[Metacard] Re: Darwin, CGI Question
Phil Davis
phildavis at home.com
Fri Nov 23 11:53:01 EST 2001
Hi Richard,
Partial answer...
----- Original Message -----
From: "Richard MacLemale" <rmaclemale at earthlink.net>
To: <metacard at www.runrev.com>
Sent: Friday, November 23, 2001 6:37 AM
Subject: Re: Darwin, CGI Question
>
> in the command line does. Being a UNIX newbie, I don't know what the
./
> does, but you can't execute without it. So perhaps this has something
to do
> with not being able to execute a script from a browser?
"./" before a filename means "use the current directory as the relative
path for the filename". So if your 'pwd' is:
/export/home/rmaclemale/cgi-bin
and you type on the command line:
./somescript.mt
the OS will look for (and try to execute) a file named:
/export/home/rmaclemale/cgi-bin/somescript.mt
Similarly, "../" means "use the 'parent' directory of the current
directory (the next directory up) as the relative path..."

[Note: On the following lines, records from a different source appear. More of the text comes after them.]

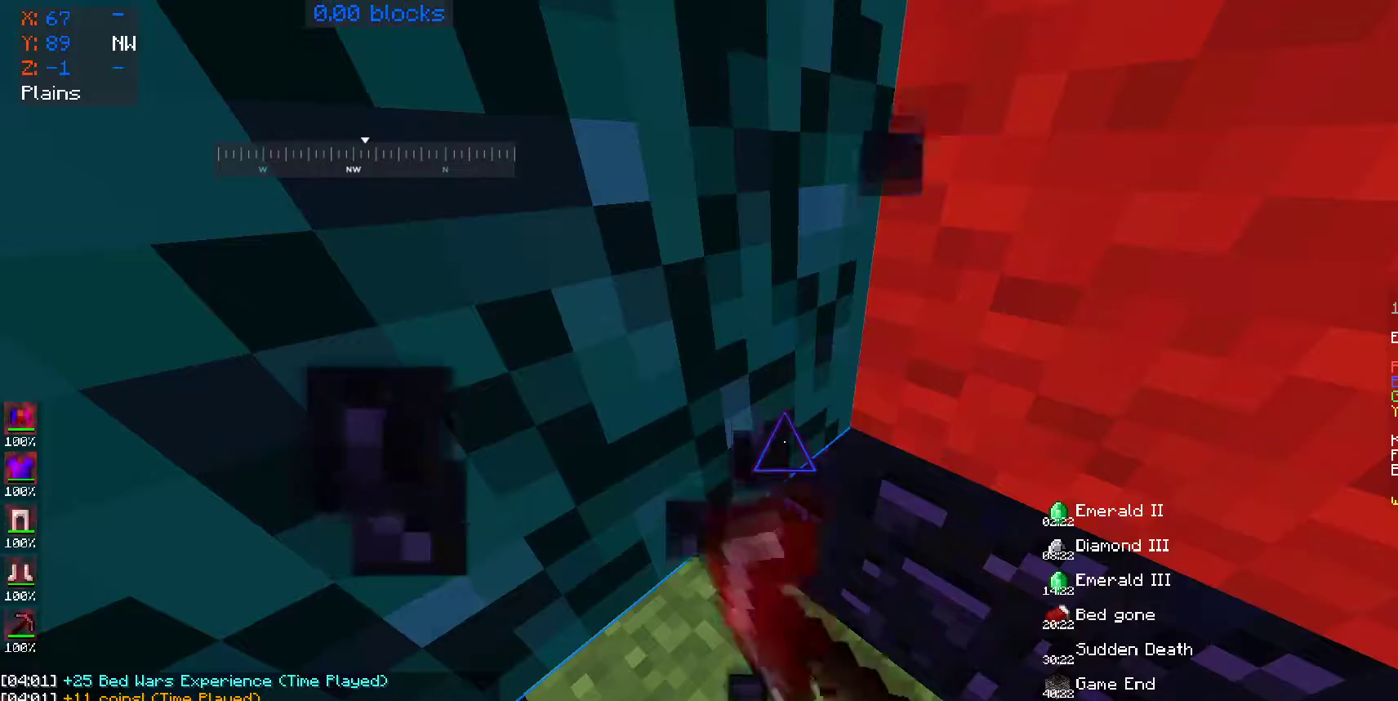
{"keys": [], "mouse": ["left"], "events": []}
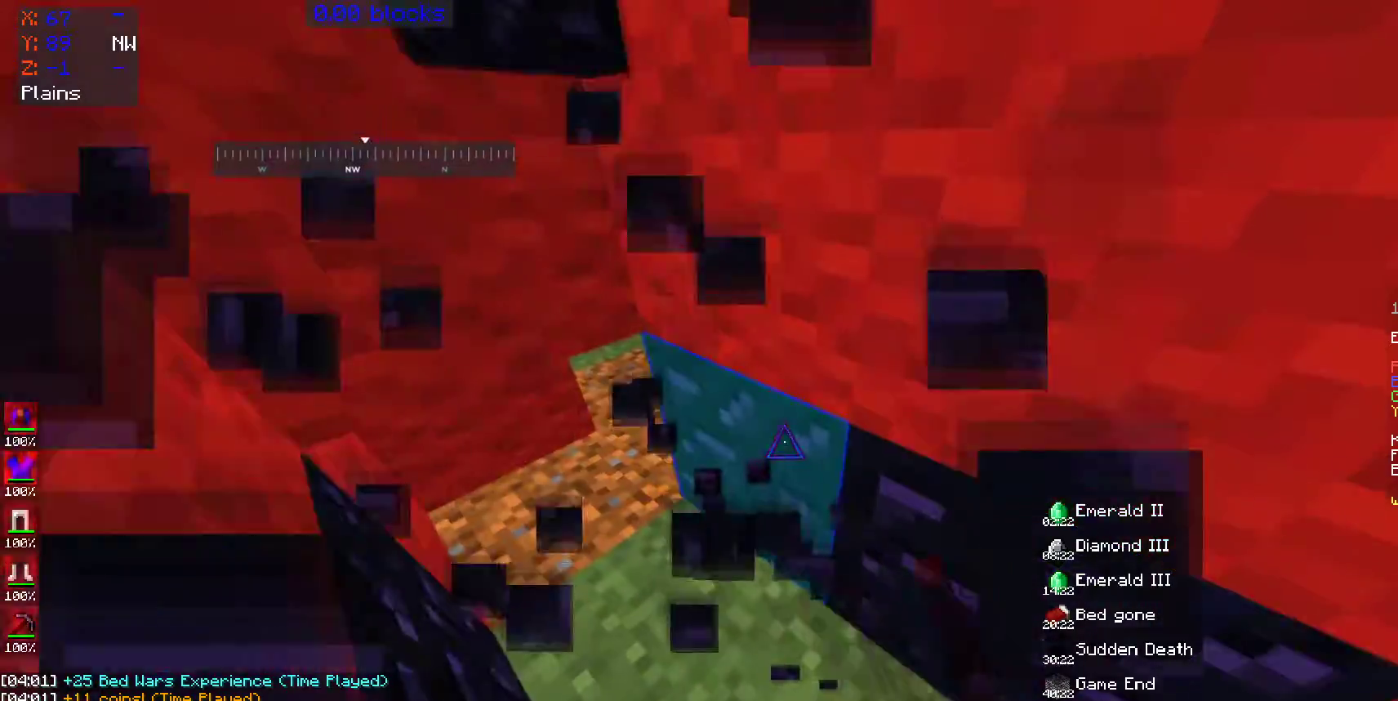
{"keys": ["a"], "mouse": ["left"], "events": [[50, "a", "down"]]}
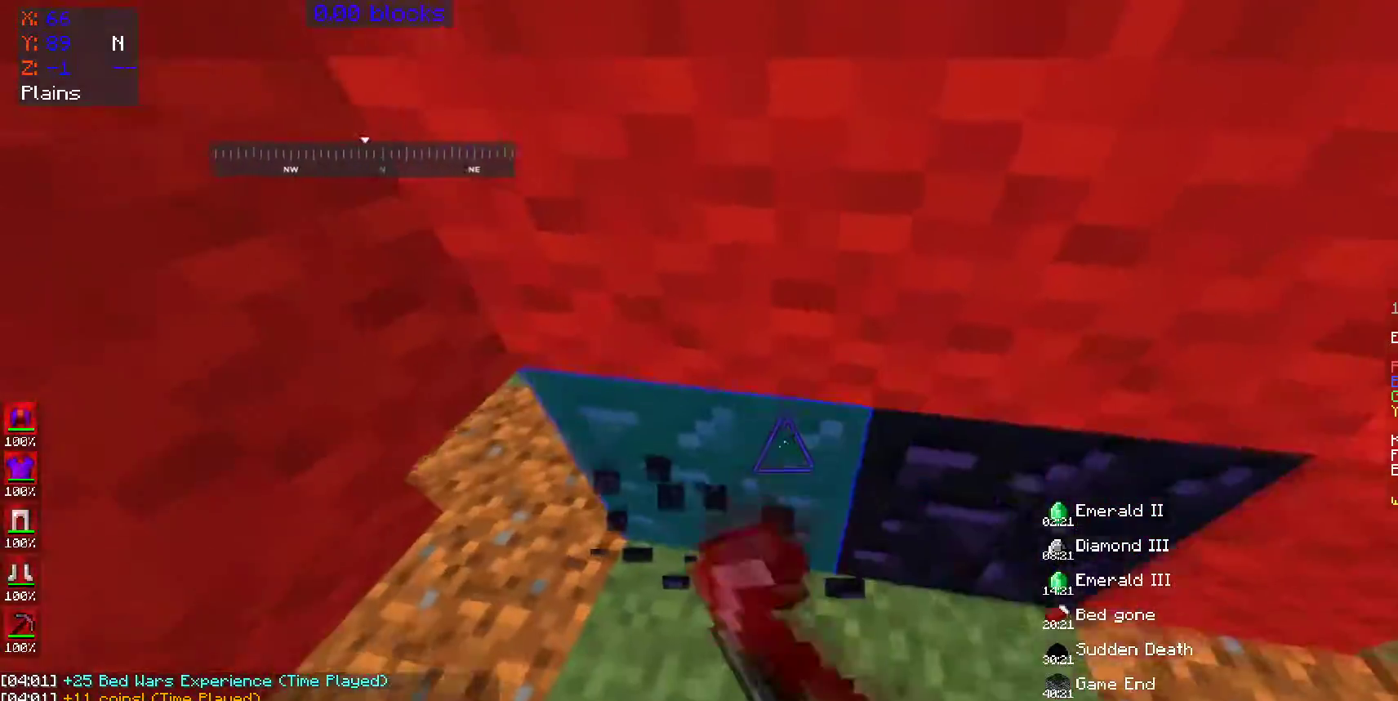
{"keys": ["a"], "mouse": ["left"], "events": [[50, "a", "up"], [400, "a", "down"]]}
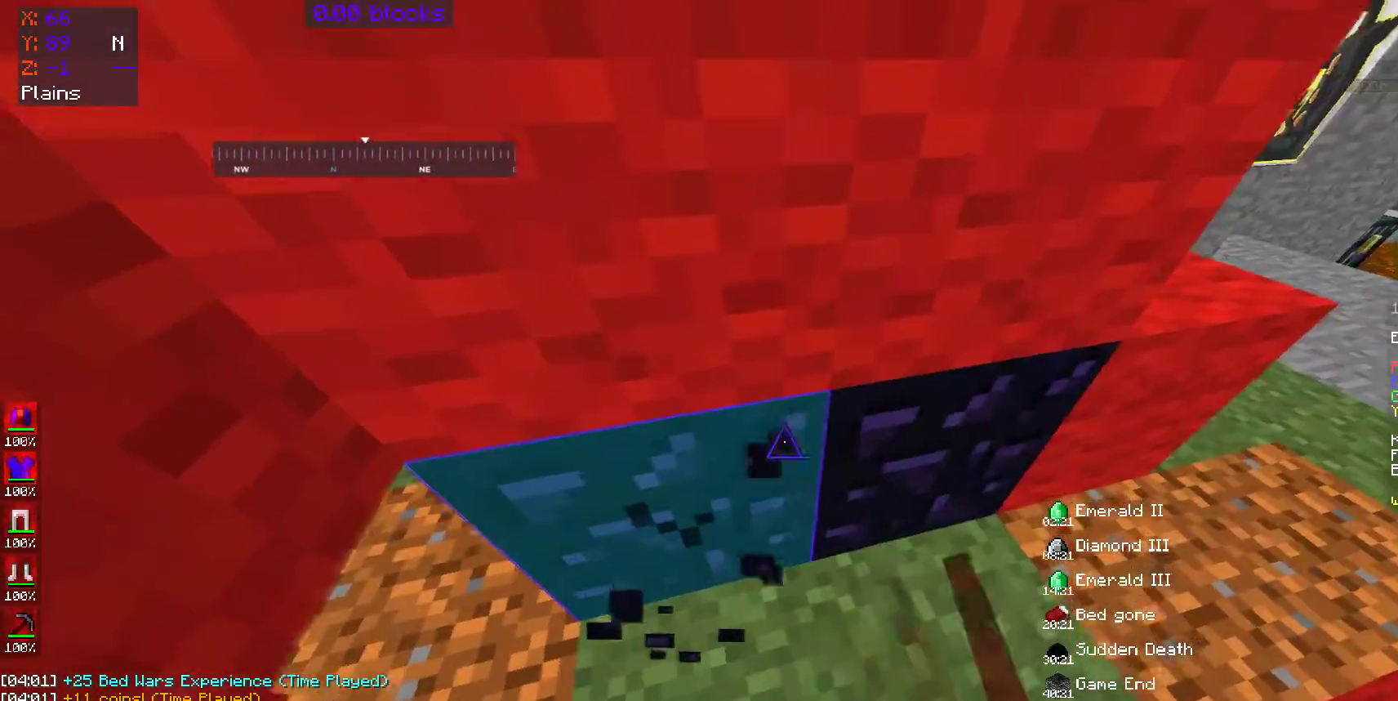
{"keys": [], "mouse": ["left"], "events": [[50, "a", "up"], [300, "a", "down"], [500, "a", "up"]]}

Since you're a self-proclaimed Unix newbie, I'll venture one more thing:
I don't know specifically about your system, but Unix normally has a
built-in technical "manual" (aka "man pages") that you can use to learn
what a command means. So if you type this on a command line:
man pwd
You'll be shown the 'man page' describing the 'pwd' command.